"Trouver sa juste place" - Texte - Culte du Dimanche 10 mai 2020
Trouver sa juste place
Pentemont-Luxembourg, 10 mai 2020. Culte vidéo.
Avec les pasteurs Christian Baccuet et Andreas Lof, et Lionel Thébaud, Cécile, Charlotte, Peter et Claire.
Accueil et salutation (Christian Baccuet)
Bienvenue etc…
La Bible nous dit qu’il y a un temps pour tout.
Un temps pour s’agiter et un temps pour s’arrêter.
Un temps pour s’inquiéter et un temps pour s’apaiser.
Un temps pour travailler et un temps pour écouter.
Aujourd’hui, nous voulons déposer notre agitation, nos inquiétudes et notre labeur
et prendre le temps de la halte, de la paix et de l’écoute.
Que le Seigneur nous fasse la grâce de nous asseoir tranquillement,
de rester en sa présence, et de nous mettre à l’écoute de la Parole de Jésus-Christ.[1]
Louange (Charlotte)
Notre Dieu, nous venons à toi avec nos inattentions.
Donne-nous de nous concentrer et de cesser de voltiger comme l’oiseau, qui se heurte et se blesse aux barreaux de sa cage.
Nous venons à toi avec nos soucis.
Donne-nous de nous alléger et de cesser de trotter, le cœur et le corps courbés sur les cailloux de la route.
Nous venons à toi avec nos envies.
Donne-nous de nous discipliner et de cesser de convoiter ce que les autres auraient et que nous n’aurions pas.
Nous venons à toi avec nos dégoûts.
Donne-nous d’apprendre à sourire et de cesser de promener nos visages fermés.
Nous venons à toi avec nos haines.
Donne-nous de réapprendre à aimer et de cesser de mettre du bois au foyer de nos rancœurs.
Nous venons aussi à toi avec nos bonheurs.
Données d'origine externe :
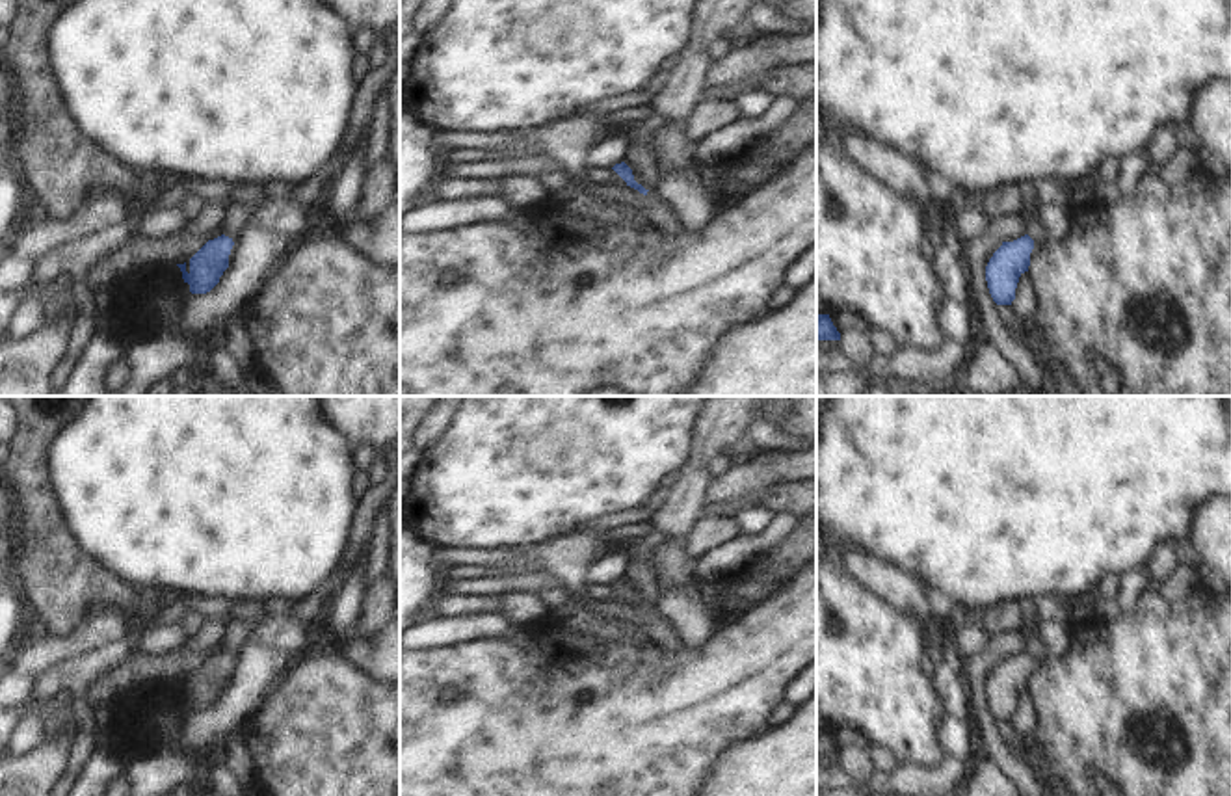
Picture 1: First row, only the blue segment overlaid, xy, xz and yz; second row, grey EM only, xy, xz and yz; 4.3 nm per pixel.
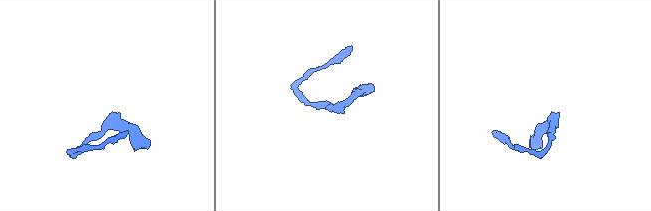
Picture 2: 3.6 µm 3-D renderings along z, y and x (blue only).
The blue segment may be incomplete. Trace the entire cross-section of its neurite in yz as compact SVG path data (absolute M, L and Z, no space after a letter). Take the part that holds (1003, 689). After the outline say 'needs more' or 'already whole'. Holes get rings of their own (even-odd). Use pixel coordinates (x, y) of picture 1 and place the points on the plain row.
M1028 651L1002 658L986 683L989 710L997 722L1012 722L1019 694L1028 688L1030 677L1043 668L1045 660Z; needs more

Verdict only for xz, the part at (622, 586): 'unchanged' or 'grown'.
grown

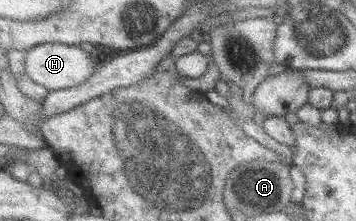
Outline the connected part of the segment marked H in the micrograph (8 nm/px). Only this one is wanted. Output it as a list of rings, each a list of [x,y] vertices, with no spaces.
[[[43,43],[27,50],[24,75],[30,76],[36,83],[45,85],[48,89],[57,90],[84,83],[99,67],[97,59],[92,58],[90,53],[86,53],[79,45]]]

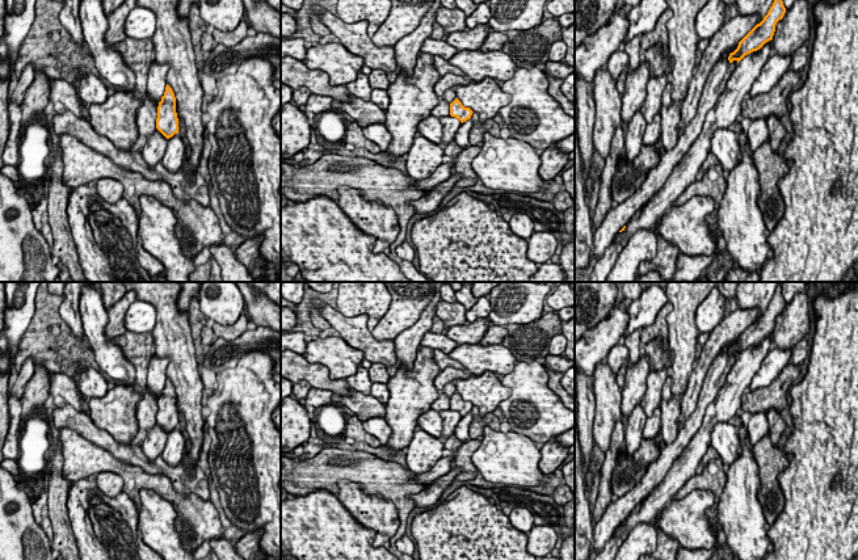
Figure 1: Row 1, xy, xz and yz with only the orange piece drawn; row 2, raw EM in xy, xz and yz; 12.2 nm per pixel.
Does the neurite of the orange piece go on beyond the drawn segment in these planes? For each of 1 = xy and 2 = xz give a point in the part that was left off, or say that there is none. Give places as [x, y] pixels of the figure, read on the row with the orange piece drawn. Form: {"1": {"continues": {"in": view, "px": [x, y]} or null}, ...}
{"1": {"continues": {"in": "xy", "px": [156, 83]}}, "2": {"continues": {"in": "xz", "px": [449, 96]}}}

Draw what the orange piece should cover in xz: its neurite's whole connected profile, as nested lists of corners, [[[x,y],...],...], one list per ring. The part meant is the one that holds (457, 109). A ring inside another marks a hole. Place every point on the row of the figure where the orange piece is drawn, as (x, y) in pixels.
[[[455,88],[447,89],[441,97],[450,105],[450,115],[458,118],[462,123],[471,118],[472,110],[464,108],[455,96]]]

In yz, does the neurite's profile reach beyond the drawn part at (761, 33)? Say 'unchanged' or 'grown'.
grown

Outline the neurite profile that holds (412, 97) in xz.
[[[434,0],[417,29],[394,46],[400,73],[386,89],[390,105],[384,115],[384,126],[392,135],[386,153],[392,159],[408,153],[417,125],[439,104],[434,85],[441,76],[433,66],[433,55],[420,51],[424,41],[430,38],[439,7],[441,0]]]

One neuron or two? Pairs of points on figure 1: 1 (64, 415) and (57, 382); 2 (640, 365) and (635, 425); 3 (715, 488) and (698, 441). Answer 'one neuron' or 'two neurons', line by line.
1: two neurons
2: one neuron
3: two neurons

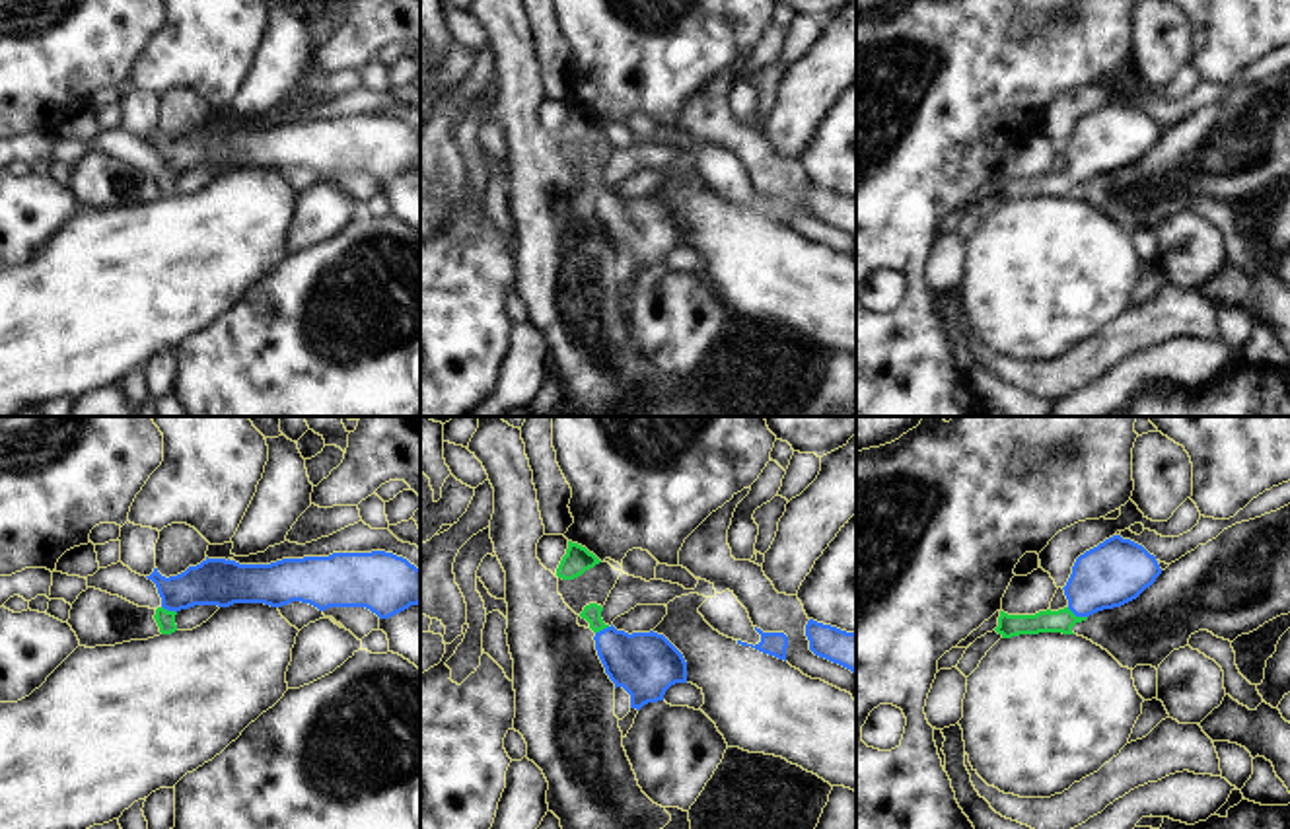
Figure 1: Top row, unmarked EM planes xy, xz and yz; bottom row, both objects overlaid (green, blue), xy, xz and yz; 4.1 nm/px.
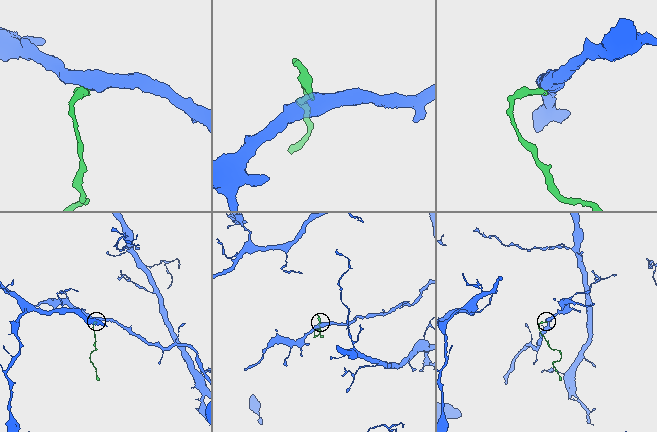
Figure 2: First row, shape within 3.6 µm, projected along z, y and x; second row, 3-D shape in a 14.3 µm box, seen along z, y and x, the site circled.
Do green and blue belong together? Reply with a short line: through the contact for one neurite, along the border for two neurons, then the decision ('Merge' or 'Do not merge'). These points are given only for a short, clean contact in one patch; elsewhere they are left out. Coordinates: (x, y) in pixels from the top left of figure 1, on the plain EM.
Line: yz (1045, 185), (1061, 185), (1074, 180), (1113, 137). Merge.

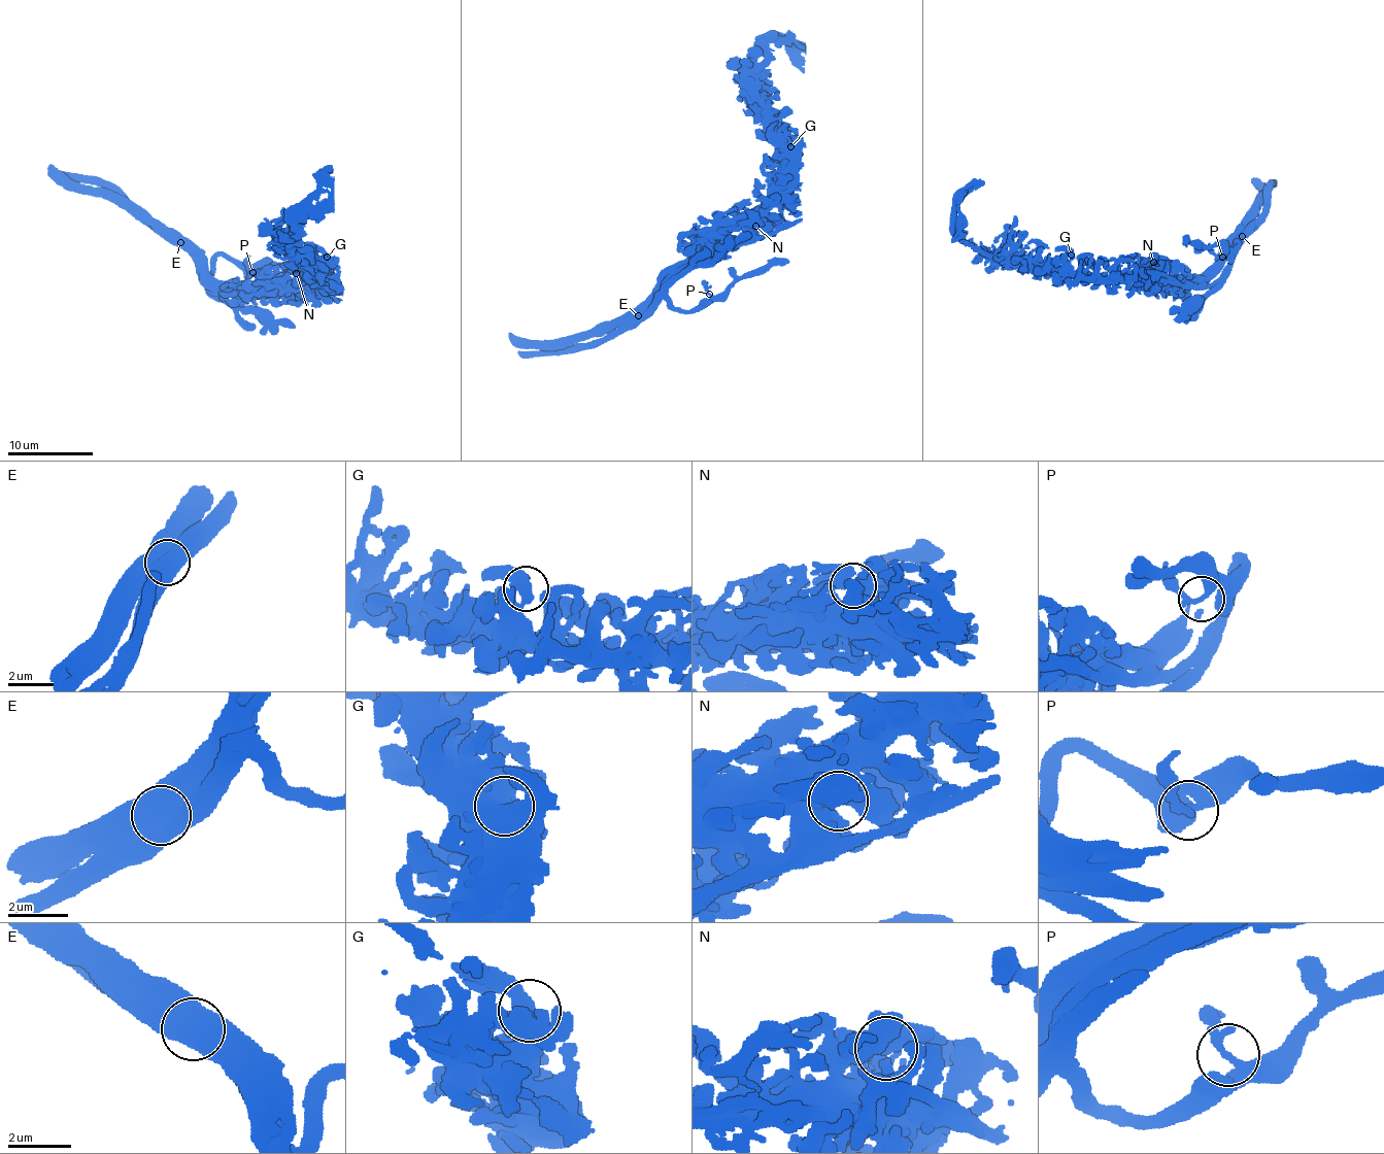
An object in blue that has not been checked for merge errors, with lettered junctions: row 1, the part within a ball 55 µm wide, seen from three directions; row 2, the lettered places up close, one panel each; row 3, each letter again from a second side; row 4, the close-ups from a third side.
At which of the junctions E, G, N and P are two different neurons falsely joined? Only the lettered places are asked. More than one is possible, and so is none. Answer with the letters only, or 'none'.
E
Donne-nous de moins craindre de les perdre, afin de les laisser venir à nous, quand ta grâce les dispose et les dispense.
Notre Dieu, nous venons à toi, tels que nous sommes,
et nous souhaitons que tu viennes à nous, tel que tu es.
Amen.[2]
Chant – AEC 151, 1-3-4 : Je louerai l’Eternel (Andreas Lof)
1. Je louerai l’Eternel de tout mon cœur,
Je raconterai toutes tes merveilles,
Je chanterai ton nom.
Je louerai l’Eternel de tout mon cœur,
Je ferai de toi le sujet de ma joie.
Alléluia !
3. Dieu voit les opprimés, il est leur abri,
Leur refuge au temps des grandes détresses,
Son nom est leur salut.
Dieu voit les opprimés, il est leur abri.
Il sauve les siens, car il est le Dieu saint.
Alléluia !
4. Gloire au Père et au Fils et au Saint-Esprit,
Au commencement, aujourd’hui, toujours,
Et aux siècles des siècles.
Gloire au Père et au Fils et au Saint-Esprit,
D’une éternité à l’autre éternité.
Alléluia !
Prière avant d’ouvrir la Bible (Lionel Thébaud)
Lecture de l’Evangile : Luc 10, 38-42 (Lionel Thébaud). Traduction « Nouvelle Français courant ».
38Tandis que Jésus et ses disciples étaient en chemin, il entra dans un village où une femme, appelée Marthe, le reçut chez elle. 39Elle avait une sœur, appelée Marie, qui, s'étant assise aux pieds du Seigneur, écoutait sa parole. 40Marthe était très affairée à tout préparer pour le repas.
Elle survint et dit : « Seigneur, cela ne te fait-il rien que ma sœur me laisse seule pour faire le service ? Dis-lui donc de m'aider. »
41Le Seigneur lui répondit : « Marthe, Marthe, tu t'inquiètes et tu t'agites pour beaucoup de choses, 42mais une seule est nécessaire. Marie a choisi la meilleure part, qui ne lui sera pas enlevée. »
Alléluia
Composé et interprété par Peter Vizard
Prédication : « Trouver sa juste place » (Lionel Thébaud)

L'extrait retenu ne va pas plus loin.